Pijakan gagasan perbaikan ini berawal dari: pupuk bersubsidi ini adalah bisnis, bagi Produsen, Distributor, dan Pengecer. Mau sebesar–atau sekecil– apapun profit atau keuntungannya, bisnis adalah bisnis. Masih akan ada orang yang mau dan bisa melakukannya. Bisnis pupuk bersubsidi: bisnis kepercayaan. Silakan buka kembali Majalah GEMA edisi 289, Oktober 2017 halaman 14-16. Atau buku Sepuluh Genap halaman 124.
Perbaikan sistem penyaluran dan jawaban dari permasalahan penyaluran SEHARUSNYA ditemukan dan dilakukan oleh produsen dan saluran penyalurannya.
Karena permasalahan utama adalah di tingkat pengecer, maka jawaban dari masalah itu adalah “memperbaiki kondisi pengecer”. Pengecer menjadi pelaku dan objek dari perbaikan ini. Tentu dalang utamanya adalah produsen pelaksana.
Pengecer adalah pihak yang bertemu secara langsung dengan petani. Jembatan harus dibangun dari dan ke Pengecer.

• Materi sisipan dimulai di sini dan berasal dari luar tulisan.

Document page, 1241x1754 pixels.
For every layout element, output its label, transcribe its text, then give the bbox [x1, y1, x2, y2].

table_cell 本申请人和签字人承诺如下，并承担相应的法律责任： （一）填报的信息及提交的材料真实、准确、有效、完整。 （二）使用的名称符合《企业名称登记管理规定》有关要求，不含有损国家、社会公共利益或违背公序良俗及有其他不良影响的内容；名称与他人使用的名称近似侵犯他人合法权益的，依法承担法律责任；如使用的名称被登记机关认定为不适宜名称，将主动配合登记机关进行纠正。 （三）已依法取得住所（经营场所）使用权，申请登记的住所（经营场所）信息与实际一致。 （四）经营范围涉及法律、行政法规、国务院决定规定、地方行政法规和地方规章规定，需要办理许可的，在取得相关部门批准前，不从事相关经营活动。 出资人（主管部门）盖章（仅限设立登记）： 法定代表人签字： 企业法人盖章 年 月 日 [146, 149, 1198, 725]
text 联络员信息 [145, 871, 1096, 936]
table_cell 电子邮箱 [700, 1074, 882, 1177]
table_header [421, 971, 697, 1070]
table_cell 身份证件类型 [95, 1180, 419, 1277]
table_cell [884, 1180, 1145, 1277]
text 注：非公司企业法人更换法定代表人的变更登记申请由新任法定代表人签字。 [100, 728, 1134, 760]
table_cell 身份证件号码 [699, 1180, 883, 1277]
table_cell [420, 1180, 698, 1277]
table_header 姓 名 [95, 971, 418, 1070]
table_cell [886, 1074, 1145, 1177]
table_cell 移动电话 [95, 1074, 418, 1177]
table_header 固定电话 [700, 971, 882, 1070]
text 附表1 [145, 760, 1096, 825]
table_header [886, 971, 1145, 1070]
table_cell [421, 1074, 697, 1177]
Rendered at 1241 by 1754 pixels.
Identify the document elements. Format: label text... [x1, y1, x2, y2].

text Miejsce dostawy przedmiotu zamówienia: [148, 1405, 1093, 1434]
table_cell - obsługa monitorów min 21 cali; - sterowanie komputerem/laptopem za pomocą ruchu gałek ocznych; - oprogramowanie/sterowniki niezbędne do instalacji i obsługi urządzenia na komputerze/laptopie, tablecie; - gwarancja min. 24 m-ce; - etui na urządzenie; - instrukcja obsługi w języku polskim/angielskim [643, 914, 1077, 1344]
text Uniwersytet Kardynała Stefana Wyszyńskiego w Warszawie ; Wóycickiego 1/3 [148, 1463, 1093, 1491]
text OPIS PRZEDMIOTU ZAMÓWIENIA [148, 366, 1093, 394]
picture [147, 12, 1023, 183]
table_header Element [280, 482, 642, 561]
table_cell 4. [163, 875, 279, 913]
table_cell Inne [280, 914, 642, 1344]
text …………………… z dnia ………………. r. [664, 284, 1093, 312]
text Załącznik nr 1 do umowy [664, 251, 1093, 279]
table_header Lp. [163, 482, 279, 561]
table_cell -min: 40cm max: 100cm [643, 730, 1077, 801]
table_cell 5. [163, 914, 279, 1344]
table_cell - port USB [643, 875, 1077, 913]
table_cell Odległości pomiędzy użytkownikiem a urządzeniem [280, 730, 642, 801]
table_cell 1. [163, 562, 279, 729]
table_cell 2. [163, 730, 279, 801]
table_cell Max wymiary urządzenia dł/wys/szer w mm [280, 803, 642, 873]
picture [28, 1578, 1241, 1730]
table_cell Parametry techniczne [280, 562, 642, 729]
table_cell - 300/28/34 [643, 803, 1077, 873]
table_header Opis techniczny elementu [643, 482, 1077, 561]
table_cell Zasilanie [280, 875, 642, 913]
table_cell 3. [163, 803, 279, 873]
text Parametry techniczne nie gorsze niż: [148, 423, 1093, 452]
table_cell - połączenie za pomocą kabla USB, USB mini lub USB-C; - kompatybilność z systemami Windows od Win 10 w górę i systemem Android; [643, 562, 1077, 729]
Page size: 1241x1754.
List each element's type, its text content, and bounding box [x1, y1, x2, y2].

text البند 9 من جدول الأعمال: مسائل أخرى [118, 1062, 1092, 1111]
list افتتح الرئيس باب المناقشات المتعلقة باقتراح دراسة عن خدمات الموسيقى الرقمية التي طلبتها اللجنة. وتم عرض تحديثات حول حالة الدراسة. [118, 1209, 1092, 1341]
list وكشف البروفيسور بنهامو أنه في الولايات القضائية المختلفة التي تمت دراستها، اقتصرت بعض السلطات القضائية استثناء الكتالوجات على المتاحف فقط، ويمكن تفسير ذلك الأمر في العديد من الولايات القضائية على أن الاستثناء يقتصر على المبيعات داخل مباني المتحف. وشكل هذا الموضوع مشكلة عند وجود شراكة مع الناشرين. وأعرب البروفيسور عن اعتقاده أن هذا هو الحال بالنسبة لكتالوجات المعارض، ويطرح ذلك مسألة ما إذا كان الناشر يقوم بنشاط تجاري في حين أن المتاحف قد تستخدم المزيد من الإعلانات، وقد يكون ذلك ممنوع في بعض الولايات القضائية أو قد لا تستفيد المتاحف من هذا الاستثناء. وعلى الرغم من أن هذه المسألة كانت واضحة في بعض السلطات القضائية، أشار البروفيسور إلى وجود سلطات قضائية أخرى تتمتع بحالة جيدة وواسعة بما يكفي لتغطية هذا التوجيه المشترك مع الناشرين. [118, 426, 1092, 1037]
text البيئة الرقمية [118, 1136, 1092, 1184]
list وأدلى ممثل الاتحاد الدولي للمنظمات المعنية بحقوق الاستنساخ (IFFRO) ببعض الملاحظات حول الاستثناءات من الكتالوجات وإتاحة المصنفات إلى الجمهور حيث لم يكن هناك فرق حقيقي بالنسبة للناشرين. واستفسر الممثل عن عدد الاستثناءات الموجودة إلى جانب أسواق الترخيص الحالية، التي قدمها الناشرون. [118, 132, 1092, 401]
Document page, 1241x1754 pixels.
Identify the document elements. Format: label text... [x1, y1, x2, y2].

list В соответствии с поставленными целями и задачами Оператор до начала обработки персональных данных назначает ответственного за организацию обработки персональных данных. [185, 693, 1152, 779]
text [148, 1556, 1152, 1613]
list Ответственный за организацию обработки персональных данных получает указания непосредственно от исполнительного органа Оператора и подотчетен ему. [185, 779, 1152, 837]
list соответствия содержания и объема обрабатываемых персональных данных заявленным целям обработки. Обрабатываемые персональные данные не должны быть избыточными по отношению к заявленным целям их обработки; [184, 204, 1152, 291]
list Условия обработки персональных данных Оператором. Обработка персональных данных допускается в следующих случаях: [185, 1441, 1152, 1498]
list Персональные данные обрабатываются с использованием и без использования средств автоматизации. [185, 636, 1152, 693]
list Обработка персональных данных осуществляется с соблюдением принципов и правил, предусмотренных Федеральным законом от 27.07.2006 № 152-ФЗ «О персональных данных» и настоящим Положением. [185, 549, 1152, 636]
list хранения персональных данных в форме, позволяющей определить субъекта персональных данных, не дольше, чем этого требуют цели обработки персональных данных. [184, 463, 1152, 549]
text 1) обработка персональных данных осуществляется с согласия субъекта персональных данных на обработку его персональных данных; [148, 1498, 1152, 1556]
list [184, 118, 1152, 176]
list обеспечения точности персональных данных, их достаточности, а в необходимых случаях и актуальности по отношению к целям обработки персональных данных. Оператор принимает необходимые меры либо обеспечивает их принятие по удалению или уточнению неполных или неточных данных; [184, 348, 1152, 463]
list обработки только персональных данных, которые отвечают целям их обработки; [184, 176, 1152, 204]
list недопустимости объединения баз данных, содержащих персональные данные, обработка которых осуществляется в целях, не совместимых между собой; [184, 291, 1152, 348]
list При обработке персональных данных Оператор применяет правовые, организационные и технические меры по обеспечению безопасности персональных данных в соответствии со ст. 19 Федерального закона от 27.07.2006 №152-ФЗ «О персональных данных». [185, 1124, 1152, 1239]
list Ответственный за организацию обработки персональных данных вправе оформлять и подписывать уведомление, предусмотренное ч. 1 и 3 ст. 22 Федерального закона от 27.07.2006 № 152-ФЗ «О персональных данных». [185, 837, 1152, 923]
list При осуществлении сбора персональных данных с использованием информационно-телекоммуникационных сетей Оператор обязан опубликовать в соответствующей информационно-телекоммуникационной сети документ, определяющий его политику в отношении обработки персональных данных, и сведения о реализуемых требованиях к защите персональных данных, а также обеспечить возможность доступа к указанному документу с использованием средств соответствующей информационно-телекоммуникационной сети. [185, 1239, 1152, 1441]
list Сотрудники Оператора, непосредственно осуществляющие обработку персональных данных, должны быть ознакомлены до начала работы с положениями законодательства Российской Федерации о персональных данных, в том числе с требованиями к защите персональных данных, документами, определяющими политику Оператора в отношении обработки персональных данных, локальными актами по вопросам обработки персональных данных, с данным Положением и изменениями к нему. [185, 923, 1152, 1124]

Sistem informasi dan teknologi dibangun di Pengecer, terhubung dengan Produsen dan Distributor, termasuk pihak terkait, pemerintah daerah dan pusat.
Perlu diberi catatan bahwa syarat minimal jumlah pengecer, hanya dua pengecer di satu kecamatan. Dulu, saya lebih menyukai sistem berbasis komputer personal (PC) dari pada berbasis Android atau EDC. Saat ini mungkin akan jauh berbeda, mengingat demikian majunya perkembangan aplikasi POS (Point of Sales).
Dengan sistem itu, Pengecer akan mampu melakukan perekaman (digitalisasi) data petani, melakukan pesanan, pencatatan stok, merekam pelayanan penyaluran pupuk bersubsidi, sampai pelaporan, secara tepat waktu (real time).
Sulit? Iya.
Tidak semua pengecer saat mampu? Iya.
Karena itu, bangunan jembatan ini dimulai dengan “memperbaiki kondisi pengecer” dengan memampukan pengecer. Mengembangkan pengecer, menambahkan peralatan, dan meningkatkan kemampuan. Jika diperlukan mencari dan mengangkat pengecer baru, untuk menggantikan pengecer yang dinilai tidak mampu mengikuti hal itu.
Ide radikalnya adalah, digitalisasi tingkat pengecer oleh Produsen pelaksana subsidi.
Tapi sudahlah, gagasan ini tidak dapat terealisasi –mungkin karena kurang berjuang–, tergeser oleh sistem yang diinisiasi oleh Pemerintah. Sekarang, produsen, Distributor, dan Pengecer Puber hendaknya mendukung sistem yang dibangun Pemerintah, serta mengamankan bisnis Puber ini.